At a glance, the photo up top looks like an ordinary photo of an ordinary street, taken either from a dash cam or from someone foolish enough to wander into the road to snap a picture of such a mundane scene.
But look a little closer. Notice how the traffic signal is slightly warped, or how some of the cars seem fuzzy? There’s something wrong here. This isn’t a photograph at all. It’s an image that was created entirely by an A.I.
Computer scientists from the tech company Nvidia and the University of California, Berkeley have written a research paper, available in preprint on arXiv, detailing how they were able to get a neural network to generate realistic street images and human portraits. They even included a user interface that lets you tweak the pictures however you’d like by adding extra foliage or even changing the weather.
“Gaming is growing fast, because people love interacting with each other in virtual environments,” Ming-Yu Liu, a senior scientist at Nvidia, tells Inverse in an email. “However, building virtual worlds is expensive with today’s technology, because it requires artists to explicitly model and simulate texture and lighting for the world they’re building. With image-to-image translation, we can instead sample the real world to create virtual worlds.”

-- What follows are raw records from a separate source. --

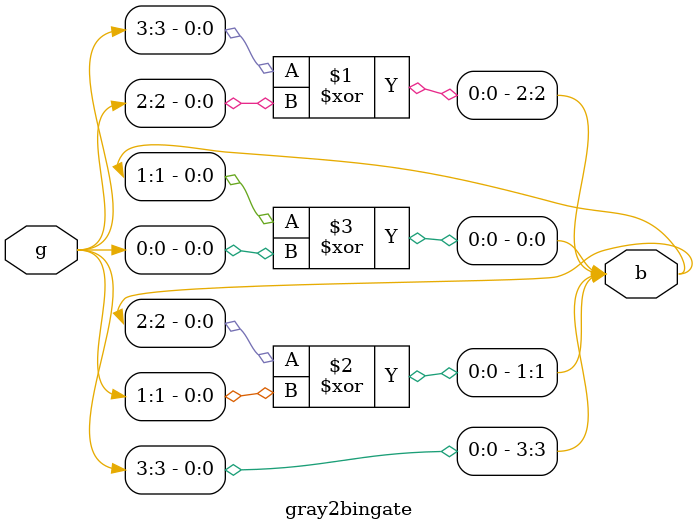
<source format=v>
`timescale 1ns / 1ps
module gray2bingate(
    input [3:0] g,
    output [3:0] b
    );

 buf A4(b[3],g[3]);
 xor A3(b[2],b[3],g[2]);
 xor A2(b[1],b[2],g[1]); 
 xor A1(b[0],b[1],g[0]); 

endmodule

</source>
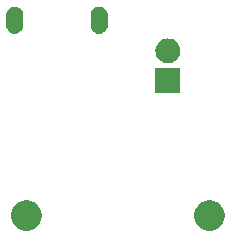
<source format=gbs>
G04 #@! TF.GenerationSoftware,KiCad,Pcbnew,5.0.2-bee76a0~70~ubuntu16.04.1*
G04 #@! TF.CreationDate,2018-12-16T16:52:19+05:30*
G04 #@! TF.ProjectId,voltage_6V,766f6c74-6167-4655-9f36-562e6b696361,rev?*
G04 #@! TF.SameCoordinates,Original*
G04 #@! TF.FileFunction,Soldermask,Bot*
G04 #@! TF.FilePolarity,Negative*
%FSLAX46Y46*%
G04 Gerber Fmt 4.6, Leading zero omitted, Abs format (unit mm)*
G04 Created by KiCad (PCBNEW 5.0.2-bee76a0~70~ubuntu16.04.1) date Sun Dec 16 16:52:19 2018*
%MOMM*%
%LPD*%
G01*
G04 APERTURE LIST*
%ADD10C,0.100000*%
G04 APERTURE END LIST*
D10*
G36*
X158379196Y-101749958D02*
X158615780Y-101847954D01*
X158828705Y-101990226D01*
X159009774Y-102171295D01*
X159152046Y-102384220D01*
X159250042Y-102620804D01*
X159300000Y-102871960D01*
X159300000Y-103128040D01*
X159250042Y-103379196D01*
X159152046Y-103615780D01*
X159009774Y-103828705D01*
X158828705Y-104009774D01*
X158615780Y-104152046D01*
X158379196Y-104250042D01*
X158128040Y-104300000D01*
X157871960Y-104300000D01*
X157620804Y-104250042D01*
X157384220Y-104152046D01*
X157171295Y-104009774D01*
X156990226Y-103828705D01*
X156847954Y-103615780D01*
X156749958Y-103379196D01*
X156700000Y-103128040D01*
X156700000Y-102871960D01*
X156749958Y-102620804D01*
X156847954Y-102384220D01*
X156990226Y-102171295D01*
X157171295Y-101990226D01*
X157384220Y-101847954D01*
X157620804Y-101749958D01*
X157871960Y-101700000D01*
X158128040Y-101700000D01*
X158379196Y-101749958D01*
X158379196Y-101749958D01*
G37*
G36*
X142879196Y-101749958D02*
X143115780Y-101847954D01*
X143328705Y-101990226D01*
X143509774Y-102171295D01*
X143652046Y-102384220D01*
X143750042Y-102620804D01*
X143800000Y-102871960D01*
X143800000Y-103128040D01*
X143750042Y-103379196D01*
X143652046Y-103615780D01*
X143509774Y-103828705D01*
X143328705Y-104009774D01*
X143115780Y-104152046D01*
X142879196Y-104250042D01*
X142628040Y-104300000D01*
X142371960Y-104300000D01*
X142120804Y-104250042D01*
X141884220Y-104152046D01*
X141671295Y-104009774D01*
X141490226Y-103828705D01*
X141347954Y-103615780D01*
X141249958Y-103379196D01*
X141200000Y-103128040D01*
X141200000Y-102871960D01*
X141249958Y-102620804D01*
X141347954Y-102384220D01*
X141490226Y-102171295D01*
X141671295Y-101990226D01*
X141884220Y-101847954D01*
X142120804Y-101749958D01*
X142371960Y-101700000D01*
X142628040Y-101700000D01*
X142879196Y-101749958D01*
X142879196Y-101749958D01*
G37*
G36*
X155528000Y-92654000D02*
X153428000Y-92654000D01*
X153428000Y-90554000D01*
X155528000Y-90554000D01*
X155528000Y-92654000D01*
X155528000Y-92654000D01*
G37*
G36*
X154606707Y-88021597D02*
X154683836Y-88029193D01*
X154815787Y-88069220D01*
X154881763Y-88089233D01*
X155064172Y-88186733D01*
X155224054Y-88317946D01*
X155355267Y-88477828D01*
X155452767Y-88660237D01*
X155452767Y-88660238D01*
X155512807Y-88858164D01*
X155533080Y-89064000D01*
X155512807Y-89269836D01*
X155472780Y-89401787D01*
X155452767Y-89467763D01*
X155355267Y-89650172D01*
X155224054Y-89810054D01*
X155064172Y-89941267D01*
X154881763Y-90038767D01*
X154815787Y-90058780D01*
X154683836Y-90098807D01*
X154606707Y-90106404D01*
X154529580Y-90114000D01*
X154426420Y-90114000D01*
X154349293Y-90106404D01*
X154272164Y-90098807D01*
X154140213Y-90058780D01*
X154074237Y-90038767D01*
X153891828Y-89941267D01*
X153731946Y-89810054D01*
X153600733Y-89650172D01*
X153503233Y-89467763D01*
X153483220Y-89401787D01*
X153443193Y-89269836D01*
X153422920Y-89064000D01*
X153443193Y-88858164D01*
X153503233Y-88660238D01*
X153503233Y-88660237D01*
X153600733Y-88477828D01*
X153731946Y-88317946D01*
X153891828Y-88186733D01*
X154074237Y-88089233D01*
X154140213Y-88069220D01*
X154272164Y-88029193D01*
X154349293Y-88021597D01*
X154426420Y-88014000D01*
X154529580Y-88014000D01*
X154606707Y-88021597D01*
X154606707Y-88021597D01*
G37*
G36*
X141552375Y-85318159D02*
X141647125Y-85327491D01*
X141738234Y-85355128D01*
X141783789Y-85368947D01*
X141909738Y-85436269D01*
X142020132Y-85526868D01*
X142110731Y-85637262D01*
X142178053Y-85763211D01*
X142191872Y-85808766D01*
X142219509Y-85899875D01*
X142230000Y-86006393D01*
X142230000Y-86927607D01*
X142219509Y-87034125D01*
X142191872Y-87125234D01*
X142178053Y-87170789D01*
X142110731Y-87296738D01*
X142020132Y-87407132D01*
X141909737Y-87497731D01*
X141783788Y-87565053D01*
X141738233Y-87578872D01*
X141647124Y-87606509D01*
X141505000Y-87620507D01*
X141504999Y-87620507D01*
X141457625Y-87615841D01*
X141362875Y-87606509D01*
X141271766Y-87578872D01*
X141226211Y-87565053D01*
X141100262Y-87497731D01*
X140989868Y-87407132D01*
X140899269Y-87296737D01*
X140831947Y-87170788D01*
X140818128Y-87125233D01*
X140790491Y-87034124D01*
X140780000Y-86927606D01*
X140780000Y-86006393D01*
X140790492Y-85899875D01*
X140818129Y-85808766D01*
X140831948Y-85763211D01*
X140899270Y-85637262D01*
X140989869Y-85526868D01*
X141100263Y-85436269D01*
X141226212Y-85368947D01*
X141271767Y-85355128D01*
X141362876Y-85327491D01*
X141505000Y-85313493D01*
X141505001Y-85313493D01*
X141552375Y-85318159D01*
X141552375Y-85318159D01*
G37*
G36*
X148797124Y-85327491D02*
X148888233Y-85355128D01*
X148933788Y-85368947D01*
X149059737Y-85436269D01*
X149170132Y-85526868D01*
X149260731Y-85637262D01*
X149328053Y-85763211D01*
X149341872Y-85808766D01*
X149369509Y-85899875D01*
X149380000Y-86006393D01*
X149380000Y-86927607D01*
X149369509Y-87034125D01*
X149341872Y-87125234D01*
X149328053Y-87170789D01*
X149260731Y-87296738D01*
X149170132Y-87407132D01*
X149059738Y-87497731D01*
X148933789Y-87565053D01*
X148888234Y-87578872D01*
X148797125Y-87606509D01*
X148702375Y-87615841D01*
X148655001Y-87620507D01*
X148655000Y-87620507D01*
X148512876Y-87606509D01*
X148421767Y-87578872D01*
X148376212Y-87565053D01*
X148250263Y-87497731D01*
X148139869Y-87407132D01*
X148049270Y-87296738D01*
X147981948Y-87170789D01*
X147968129Y-87125234D01*
X147940492Y-87034125D01*
X147930000Y-86927607D01*
X147930000Y-86006394D01*
X147940491Y-85899876D01*
X147981947Y-85763213D01*
X147981947Y-85763212D01*
X148049269Y-85637263D01*
X148139868Y-85526868D01*
X148250262Y-85436269D01*
X148376211Y-85368947D01*
X148421766Y-85355128D01*
X148512875Y-85327491D01*
X148607625Y-85318159D01*
X148654999Y-85313493D01*
X148655000Y-85313493D01*
X148797124Y-85327491D01*
X148797124Y-85327491D01*
G37*
M02*

</source>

Neural networks are computers modeled to work like a human brain by taking in information, applying it, and learning from the results. This research used special types of neural nets introduced by Ian Goodfellow in 2014, called generative adversarial networks — or GANs — which generally consist of two networks, the generator and discriminator.
The generator is given photos and begins to create synthetic images similar to the ones it was given. It then shows a mix of the images it was given and the fakes to the discriminator, whose job it is to tell them apart. As this process goes on, the generator becomes better at mimicking the original images and the discriminator becomes better at telling the fakes apart. The results are some pretty convincing — and totally fake — pictures.

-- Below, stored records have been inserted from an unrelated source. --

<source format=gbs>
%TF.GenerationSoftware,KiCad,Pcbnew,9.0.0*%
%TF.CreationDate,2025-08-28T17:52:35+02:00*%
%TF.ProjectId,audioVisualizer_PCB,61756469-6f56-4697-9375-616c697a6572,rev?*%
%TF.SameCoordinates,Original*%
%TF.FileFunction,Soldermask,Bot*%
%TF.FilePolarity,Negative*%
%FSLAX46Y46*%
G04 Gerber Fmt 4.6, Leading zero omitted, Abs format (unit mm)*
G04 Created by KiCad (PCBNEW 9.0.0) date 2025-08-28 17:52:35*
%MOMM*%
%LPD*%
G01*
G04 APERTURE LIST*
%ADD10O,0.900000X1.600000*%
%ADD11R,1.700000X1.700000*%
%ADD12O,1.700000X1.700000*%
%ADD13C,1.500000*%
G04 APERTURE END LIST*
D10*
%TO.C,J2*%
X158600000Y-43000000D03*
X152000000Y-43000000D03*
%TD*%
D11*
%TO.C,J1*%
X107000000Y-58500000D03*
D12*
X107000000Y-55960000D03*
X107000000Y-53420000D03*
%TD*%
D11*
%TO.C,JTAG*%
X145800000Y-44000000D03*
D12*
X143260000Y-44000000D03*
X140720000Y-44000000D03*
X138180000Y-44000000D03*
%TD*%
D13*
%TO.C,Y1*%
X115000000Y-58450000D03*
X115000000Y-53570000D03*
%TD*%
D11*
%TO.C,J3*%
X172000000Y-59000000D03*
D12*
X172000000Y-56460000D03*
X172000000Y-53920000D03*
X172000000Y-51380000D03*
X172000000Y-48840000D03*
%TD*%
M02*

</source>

This research builds on the traditional GANs model by adding splitting the generator and discriminator networks into a few sub-networks, allowing for the output of higher-resolution images. The neural networks are also able to take in a semantic map — or a blueprint of how the photo is supposed to look like — and fill in the textures autonomously. Users can even go into the blueprint and change things if they want to add buildings instead of trees in a street-view or make the eyes wider in a portrait.
The paper compares its results to similar experiments done using this method, the most notable one being pix2pix. The Nvidia and UC Berkeley study is able to generate images with details as tiny and precise as legible license plates, while pix2pix outputs images that almost look like watercolor paintings.
While this tool could be used to earn some free reddit karma with a couple of outlandish photos, the authors see huge potential in utilizing this approach to generate realistic graphics with just a simple blueprint.
Hundreds of hours of painstaking labor go into generating virtual worlds for use in Google Maps, films, and video games. Liu says this model could serve as a way to painlessly get most of the designing done and then go in and tweak the details later.
“Instead of rendering the world by explicitly modeling it, we can build the world implicitly by using image-to-image translation to translate between a simple model of the world that doesn’t contain any texture or lighting, and a photo-realistic output. This capability should make it much cheaper to build virtual worlds,” he tells Inverse.
For the next step in this research, the team hopes to explore video-to-video translation, which would use neural nets to create realistic videos. A goal that Lui says has challenged researchers in the field.
Now you know how easily fake images can be created. Don’t trust everything you see on Google images.